Urban green spaces fight brain fatigue, reduce crime
Here are two related articles concerning the value of plants / vegetation / green spaces in urban environments. The first article, Green Spaces Fight Brain Fatigue, discusses how attention and frustration levels of pedestrians rise when in hardscape – dominated settings, while brain activity when walking in natural, green space is more meditative.
The second article, Urban planners may cry “bring us a shrubbery” to deter crime, talks about studies conducted to analyze the correlation between green spaces and crime rates.
Read portions of the two articles below and follow links for full articles.
Green spaces fight brain fatigue
By JEN LAVERY
The solution to “brain fatigue” could be – quite literally – a walk in the park, according to new research carried out in the Capital.
Scientists have discovered our dear green spaces chill us out more than we actually realize . . after using newly developed technology to map peoples’ brainwaves.

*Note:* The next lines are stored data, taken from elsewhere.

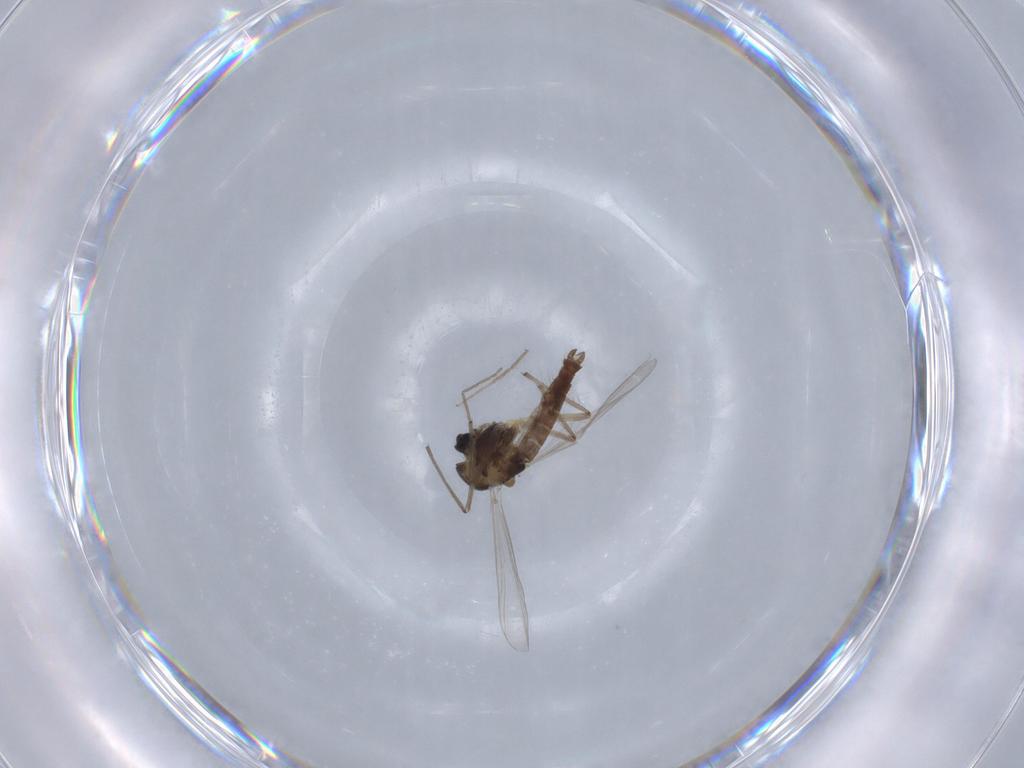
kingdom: Animalia
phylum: Arthropoda
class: Insecta
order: Diptera
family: Chironomidae
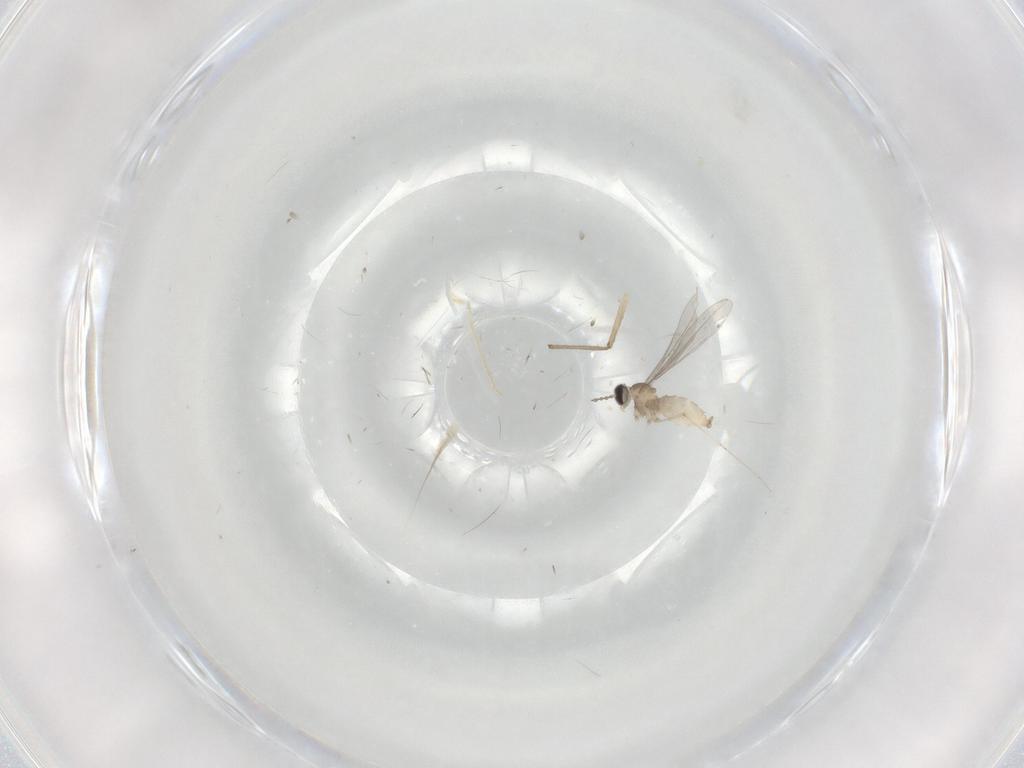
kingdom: Animalia
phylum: Arthropoda
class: Insecta
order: Diptera
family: Cecidomyiidae
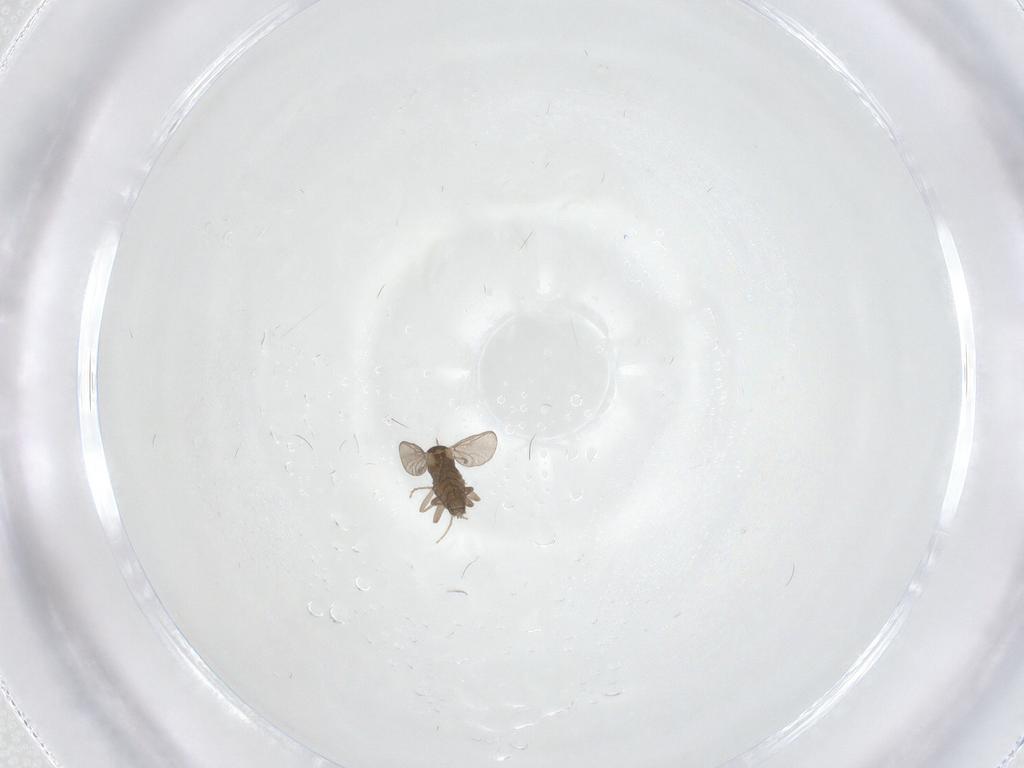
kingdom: Animalia
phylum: Arthropoda
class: Insecta
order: Diptera
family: Chironomidae
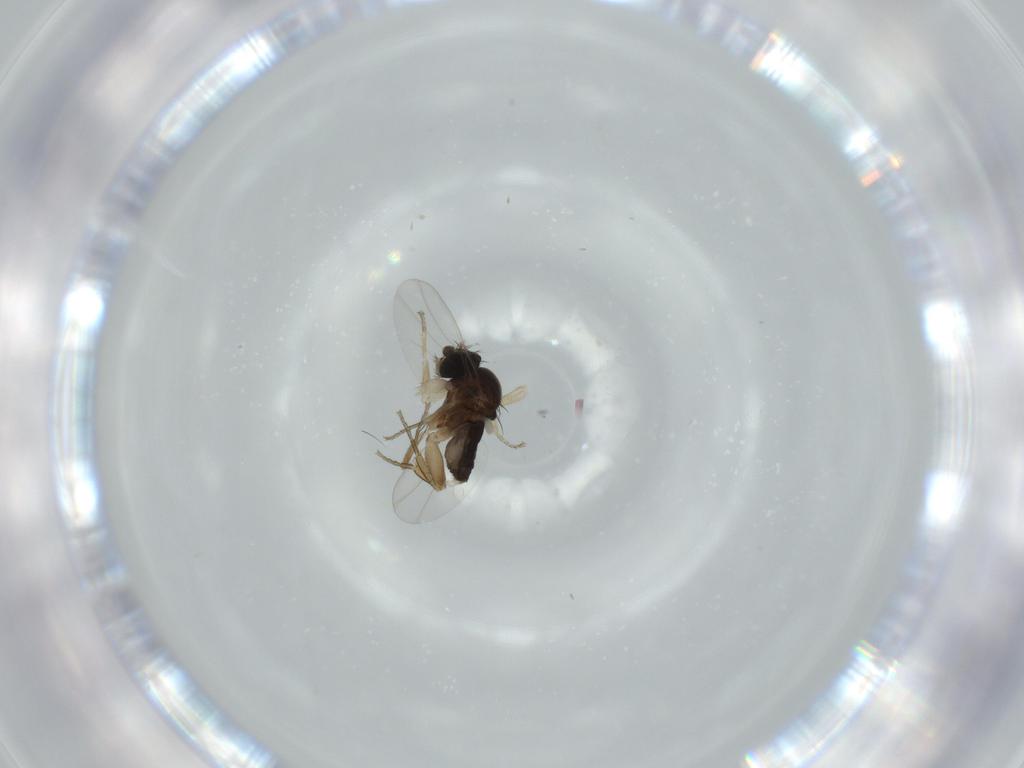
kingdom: Animalia
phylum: Arthropoda
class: Insecta
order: Diptera
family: Phoridae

The study, which was only made possible by the invention of a new portable machine, was carried out by scientists at Heriot-Watt University and the University of Edinburgh. As part of the study 12 volunteers from the student body were sent for a walk encompassing different parts of the city. However, unbeknownst to the people around them, they had been fitted with portable EEGs wired to their scalps (pictured), hidden under hats, and connected to a laptop in their backpacks. An EEG is a machine that records electrical activity in the scalp.
Each volunteer in the study was told to go at their own pace during the one-and-a half mile walk, while the laptop in their back-pack collected data on their emotional responses to three different areas of the city.

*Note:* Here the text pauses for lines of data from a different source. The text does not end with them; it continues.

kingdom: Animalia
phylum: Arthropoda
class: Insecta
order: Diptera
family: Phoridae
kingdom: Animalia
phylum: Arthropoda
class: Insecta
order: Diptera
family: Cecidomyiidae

The walkers traveled first through an older, historic district with light traffic, then through a half mile of green space, then through a more urban district with heavy traffic.
When the results read from their brains were analyzed, they showed attention and frustration levels rising in the two man-made settings, while brain activity during their time in the natural, green space was more meditative.

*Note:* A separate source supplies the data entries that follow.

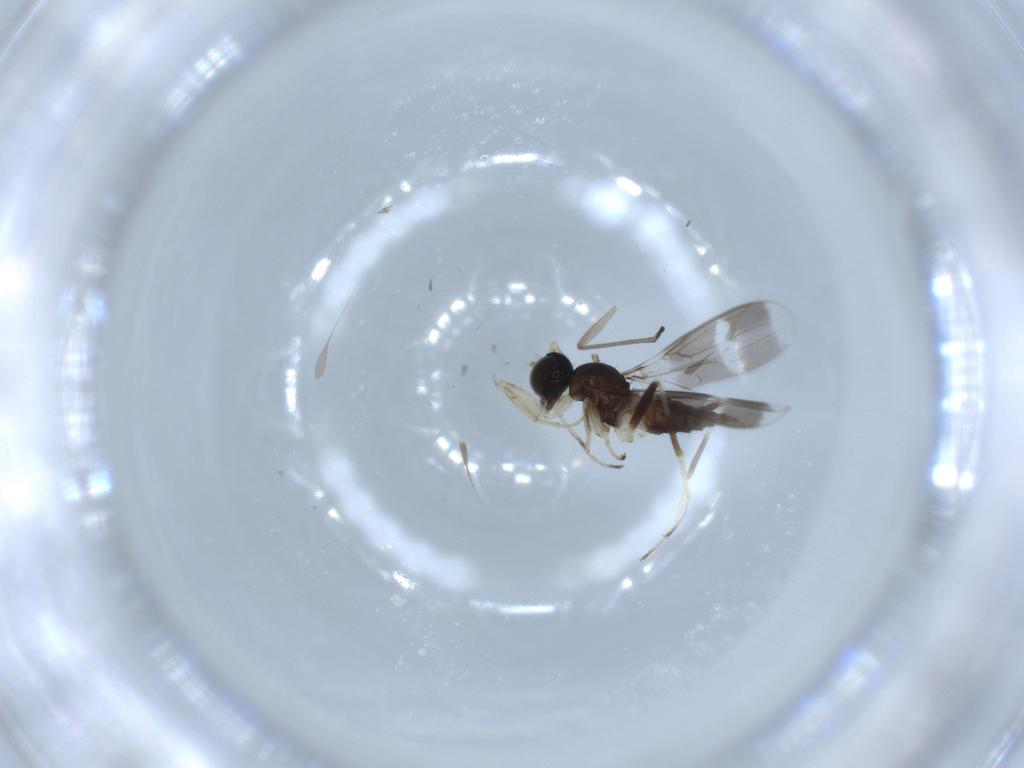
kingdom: Animalia
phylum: Arthropoda
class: Insecta
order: Diptera
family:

“Going for a walk in a green space or just sitting, or even viewing green spaces from your office window is likely to have a restorative effect and help with attention fatigue and stress recovery.”
And here is a portion of the second article, below, from ArsTechnica.com, discussing the correlation between presence of trees and shrubs in cities correlating with low crime rates…
Urban planners may cry “bring us a shrubbery” to deter crime
By JAMES HOLLOWAY
One school of thought has it that inner-city trees and shrubs make convenient hiding places and covered escape routes for criminals. Another, supported by an increasing body of evidence, argues that urban foliage may actually reduce crime. Where previous studies have tended to focus on individual housing blocks or, at best, neighborhoods, new research out of Temple University is among the first to examine the issue at the city-scale. TU researchers analyzed the relationship between vegetation concentration and crime for the whole of Philadelphia.
The researchers broke the city down into 363 “tracts” identified from socioeconomic census data, each containing between 100 and 8,000 people. The data, taken from the years 2005 to 2009, was also used to assess poverty and education levels in these tracts. Vegetation coverage was assessed from satellite imagery from 2005, courtesy of NASA’s Landsat 7. Recorded incidents of aggravated assault, robbery, burglary, and theft were drawn from the University of Pennsylvania’s Neighborhood Information System CrimeBase, also for the year 2005.
The team undertook a series of statistical analyses of the data, including multivariate ordinary least squares regression. This allowed them to test the “explanatory power” of foliage on crime while controlling for other influences on it, like population density, poverty, and education. Other techniques allowed for the control of the spatial contagion of crime.